Avrupa’nın Türkiye’ye yönelik son günlerdeki açıklamaları, aslında uzun zamandır perde arkasında yürüttükleri ikiyüzlü politikaların açığa çıkmasından ibaret. Dün stratejik ortaklık, iş birliği ve demokrasi vurgusu yapanlar, bugün umutsuzluk içinde gerçek yüzlerini göstermeye başladılar. Almanya’da başlayan panik havası, Fransa ve diğer Avrupa ülkelerinde de hızla yayılıyor.
Türkiye’de siyasi dengeleri etkilemek, iç dinamiklere müdahale etmek ve kendi çıkarlarına uygun bir dönüşüm yaratmak isteyenler, bugüne kadar belirli isimler üzerinden umut beslediler. Ancak beklentilerinin karşılanmayacağını anladıklarında, alışılmış baskı yöntemlerine sarıldılar. Avrupa, Türkiye’nin üzerinde hukuki ve siyasi baskı kurarak geri adım attırabileceğini zannetti. Oysa artık eski Türkiye yok.

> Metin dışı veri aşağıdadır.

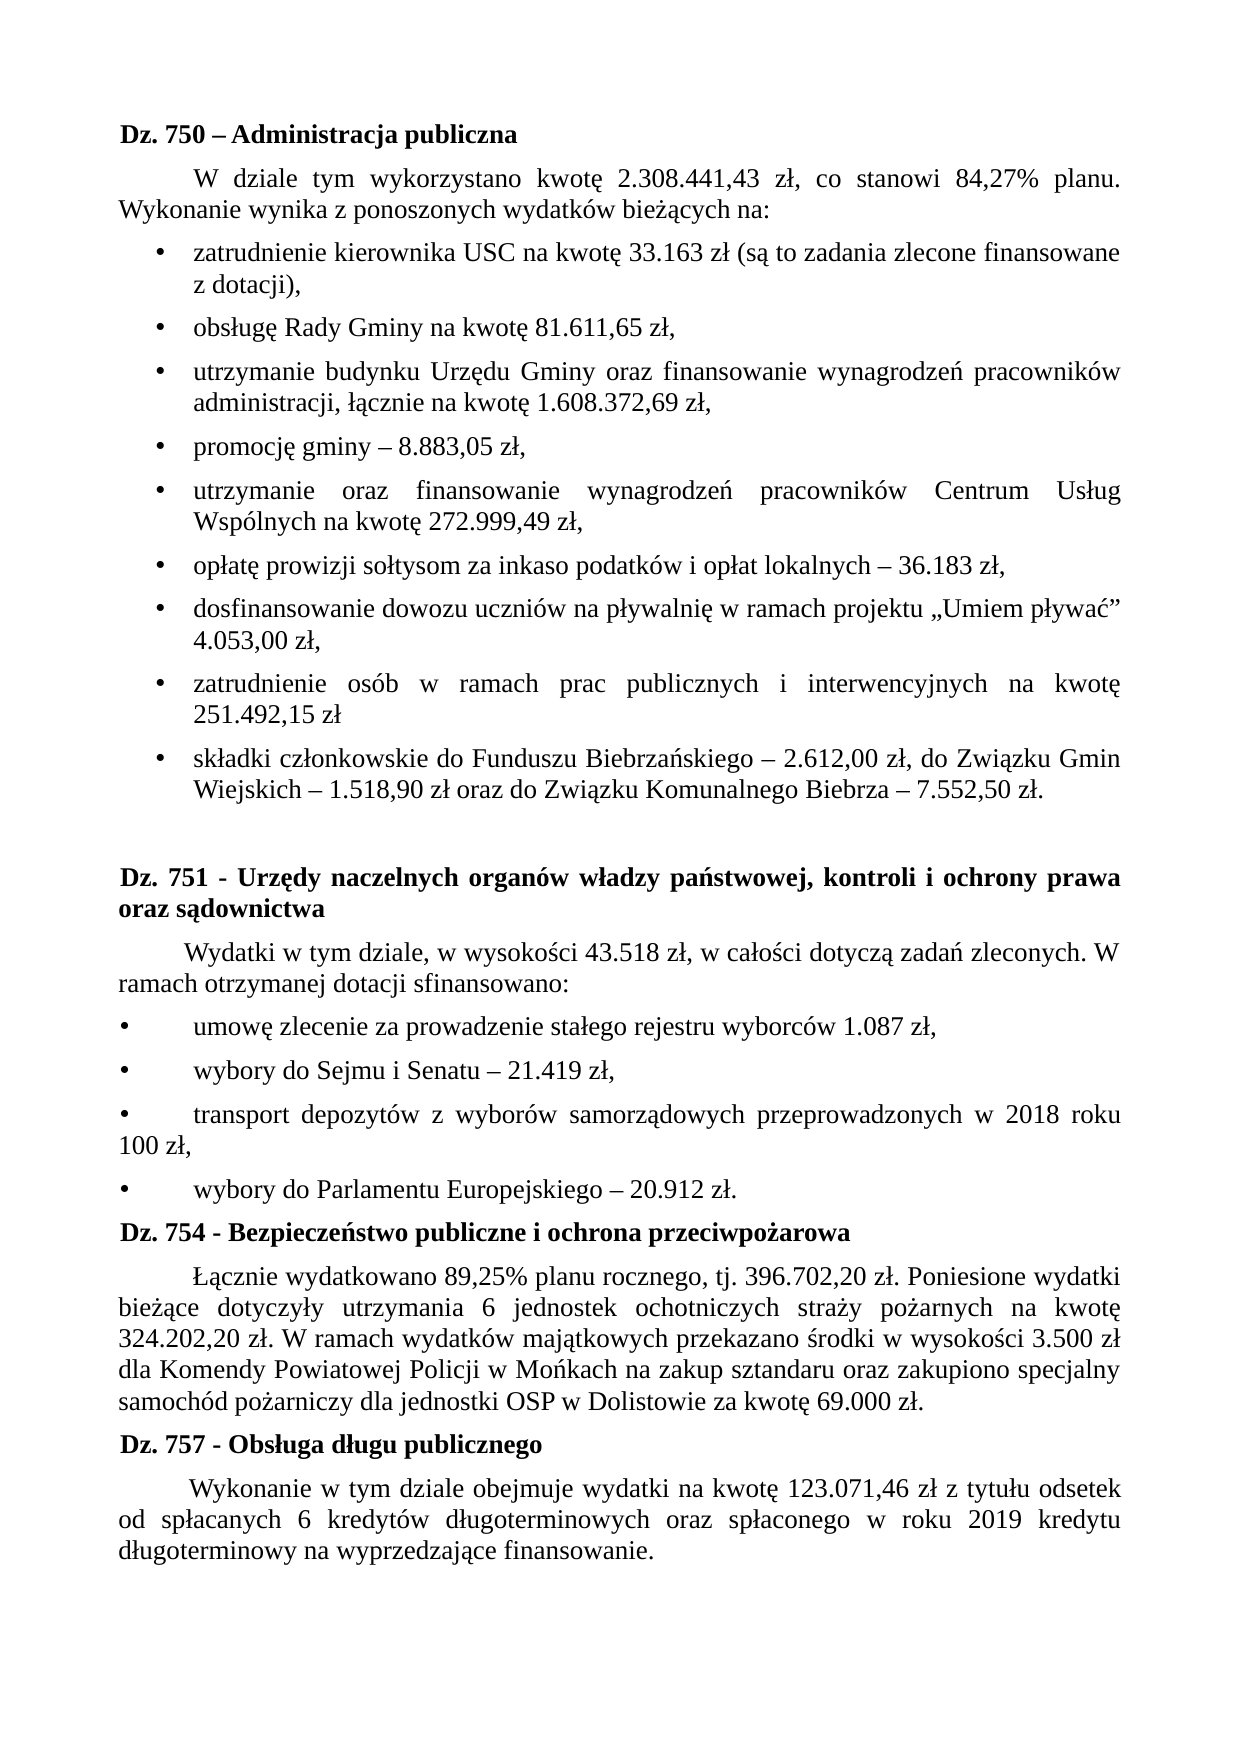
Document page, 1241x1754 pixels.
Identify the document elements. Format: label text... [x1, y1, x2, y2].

list składki członkowskie do Funduszu Biebrzańskiego – 2.612,00 zł, do Związku Gmin Wiejskich – 1.518,90 zł oraz do Związku Komunalnego Biebrza – 7.552,50 zł. [156, 742, 1122, 805]
text Dz. 757 - Obsługa długu publicznego [118, 1428, 1122, 1459]
list zatrudnienie kierownika USC na kwotę 33.163 zł (są to zadania zlecone finansowane z dotacji), [156, 237, 1122, 299]
list zatrudnienie osób w ramach prac publicznych i interwencyjnych na kwotę 251.492,15 zł [156, 667, 1122, 730]
list promocję gminy – 8.883,05 zł, [156, 430, 1122, 461]
list utrzymanie oraz finansowanie wynagrodzeń pracowników Centrum Usług Wspólnych na kwotę 272.999,49 zł, [156, 474, 1122, 536]
list dosfinansowanie dowozu uczniów na pływalnię w ramach projektu „Umiem pływać” 4.053,00 zł, [156, 592, 1122, 655]
list wybory do Sejmu i Senatu – 21.419 zł, [118, 1054, 1122, 1085]
list obsługę Rady Gminy na kwotę 81.611,65 zł, [156, 311, 1122, 343]
list umowę zlecenie za prowadzenie stałego rejestru wyborców 1.087 zł, [118, 1010, 1122, 1042]
text Wydatki w tym dziale, w wysokości 43.518 zł, w całości dotyczą zadań zleconych. W ramach otrzymanej dotacji sfinansowano: [118, 936, 1122, 998]
list opłatę prowizji sołtysom za inkaso podatków i opłat lokalnych – 36.183 zł, [156, 549, 1122, 580]
list utrzymanie budynku Urzędu Gminy oraz finansowanie wynagrodzeń pracowników administracji, łącznie na kwotę 1.608.372,69 zł, [156, 355, 1122, 418]
list transport depozytów z wyborów samorządowych przeprowadzonych w 2018 roku 100 zł, [118, 1098, 1122, 1160]
text Wykonanie w tym dziale obejmuje wydatki na kwotę 123.071,46 zł z tytułu odsetek od spłacanych 6 kredytów długoterminowych oraz spłaconego w roku 2019 kredytu długoterminowy na wyprzedzające finansowanie. [118, 1472, 1122, 1566]
text W dziale tym wykorzystano kwotę 2.308.441,43 zł, co stanowi 84,27% planu. Wykonanie wynika z ponoszonych wydatków bieżących na: [118, 162, 1122, 224]
list wybory do Parlamentu Europejskiego – 20.912 zł. [118, 1173, 1122, 1204]
text Dz. 751 - Urzędy naczelnych organów władzy państwowej, kontroli i ochrony prawa oraz sądownictwa [118, 861, 1122, 923]
text Łącznie wydatkowano 89,25% planu rocznego, tj. 396.702,20 zł. Poniesione wydatki bieżące dotyczyły utrzymania 6 jednostek ochotniczych straży pożarnych na kwotę 324.202,20 zł. W ramach wydatków majątkowych przekazano środki w wysokości 3.500 zł dla Komendy Powiatowej Policji w Mońkach na zakup sztandaru oraz zakupiono specjalny samochód pożarniczy dla jednostki OSP w Dolistowie za kwotę 69.000 zł. [118, 1260, 1122, 1416]
text Dz. 754 - Bezpieczeństwo publiczne i ochrona przeciwpożarowa [118, 1217, 1122, 1248]
text Dz. 750 – Administracja publiczna [118, 118, 1122, 149]
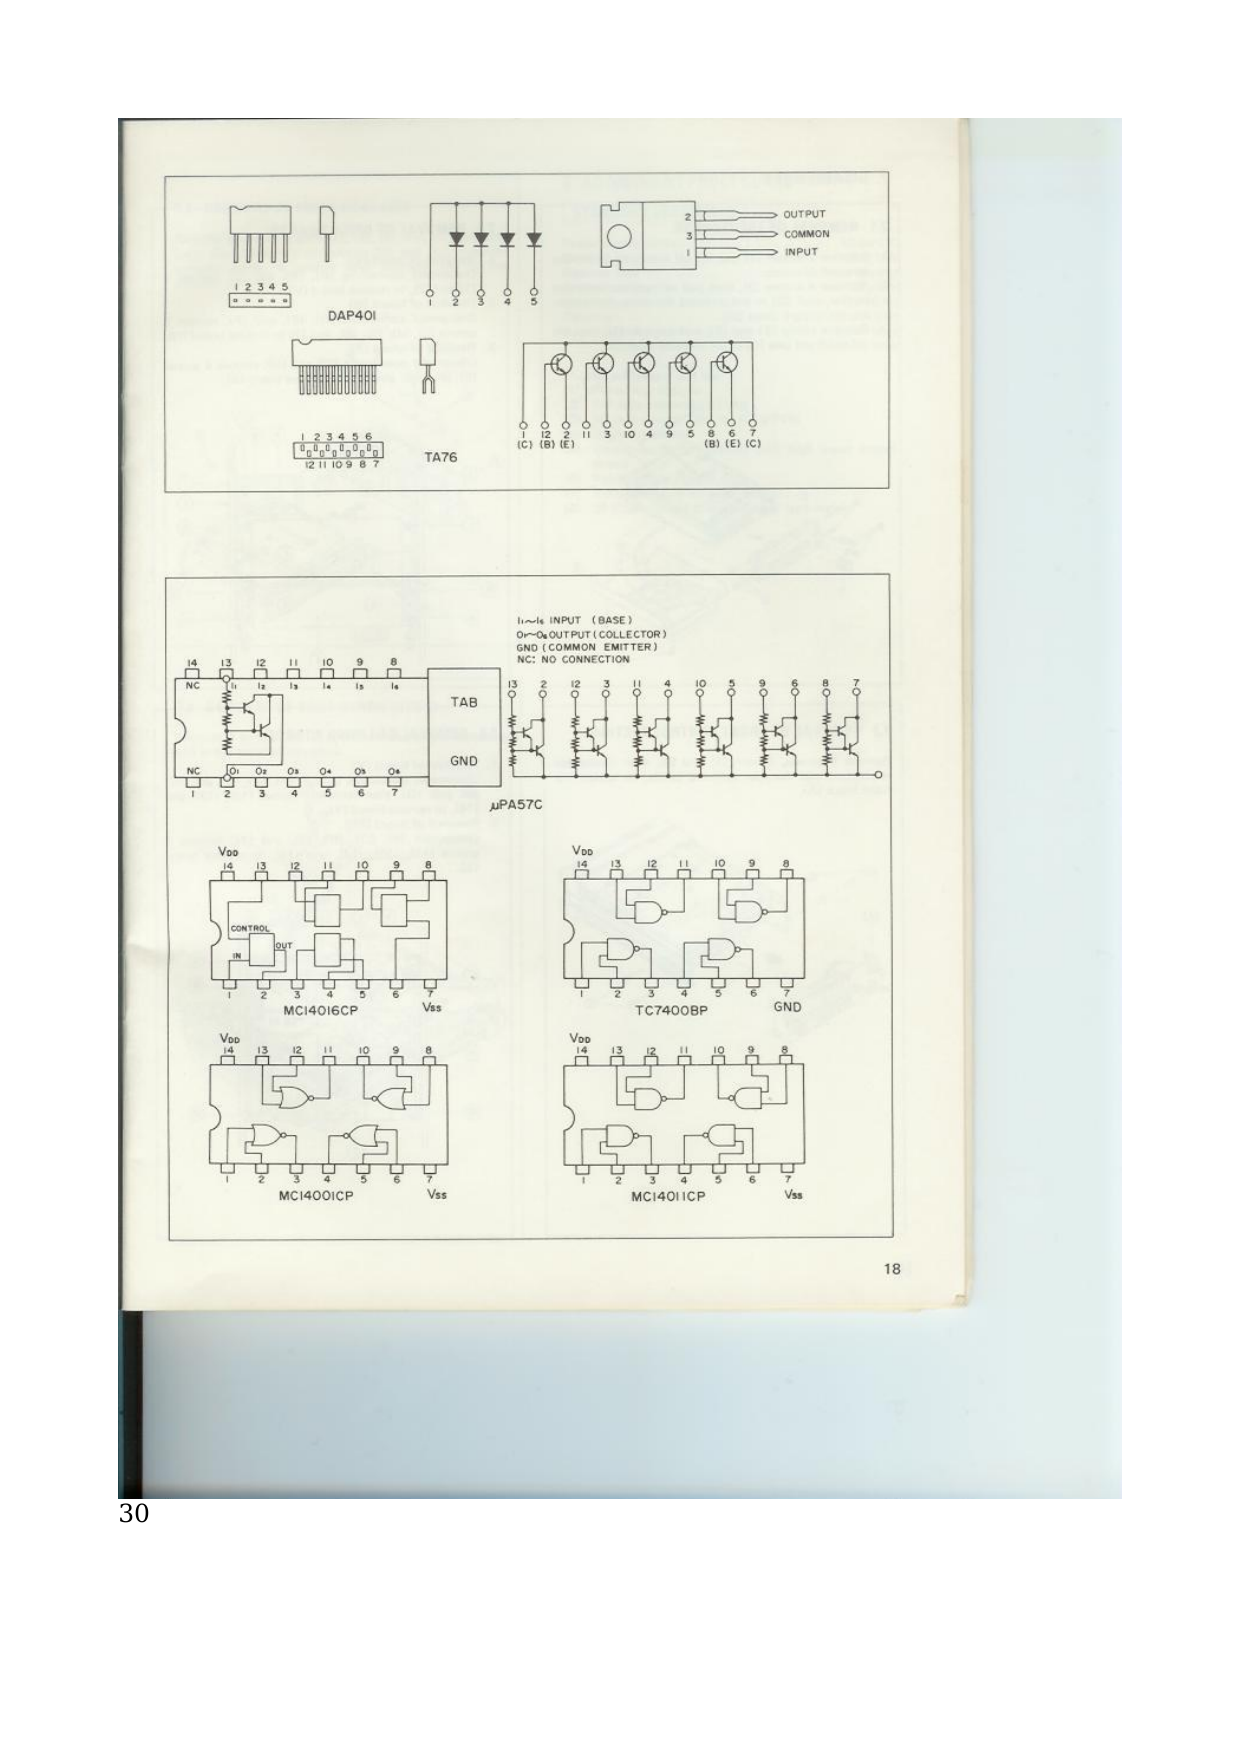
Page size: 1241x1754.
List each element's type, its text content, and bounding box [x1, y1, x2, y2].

text 30 [118, 1499, 1122, 1528]
picture [118, 118, 1122, 1499]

Son yıllarda sıkça dile getirilen, “Neden hukuki adımlar atılmıyor? Neden sessiz kalınıyor?” sorularına bugün çok daha net bir cevap var: Böyle büyük meselelerde hukuk, duygusal tepkilerle değil, kesin ve tartışmasız delillerle ilerler. Toplumsal zemini güçlü, hukuki süreci eksiksiz yürütülmüş davalar, uzun vadede en sağlam adımlardır.
Ancak ortada tüm belgeler, görüntüler ve hatta açık itiraflar olmasına rağmen, hâlâ gerçeği görmek istemeyen, manipüle edilmeye hazır bir kesim var. Avrupa’nın şu an yaptığı da tam olarak bu kitleyi harekete geçirmek, toplumsal bir huzursuzluk yaratmak ve süreci baltalamak için son bir hamle yapmak. Ama tekrar vurgulamak gerekirse, Türkiye eski Türkiye değil.
Avrupa’nın hâlâ aynı taktiklerle sonuç alabileceğini düşünmesi, Türkiye’yi ve değişen dünya dengelerini doğru okuyamadıklarının açık bir kanıtıdır. Çifte standartlarla, siyasi manipülasyonlarla ve hukuk tanımaz tavırlarla yürütülen bu stratejiler, artık etkisini yitirmiştir. Türkiye, kendi hukuk sistemi içinde, sağlam adımlarla yoluna devam edecek ve dışarıdan gelen bu müdahale girişimlerine karşı dirayetini sürdürecektir.
Artık eski ezberler işlemiyor. Maskeler düştü, gerçekler ortaya çıkıyor. Avrupa, Türkiye’ye eski alışkanlıklarla yön vermeye çalıştıkça, kendi itibarını zedelemekten başka bir şey yapmıyor.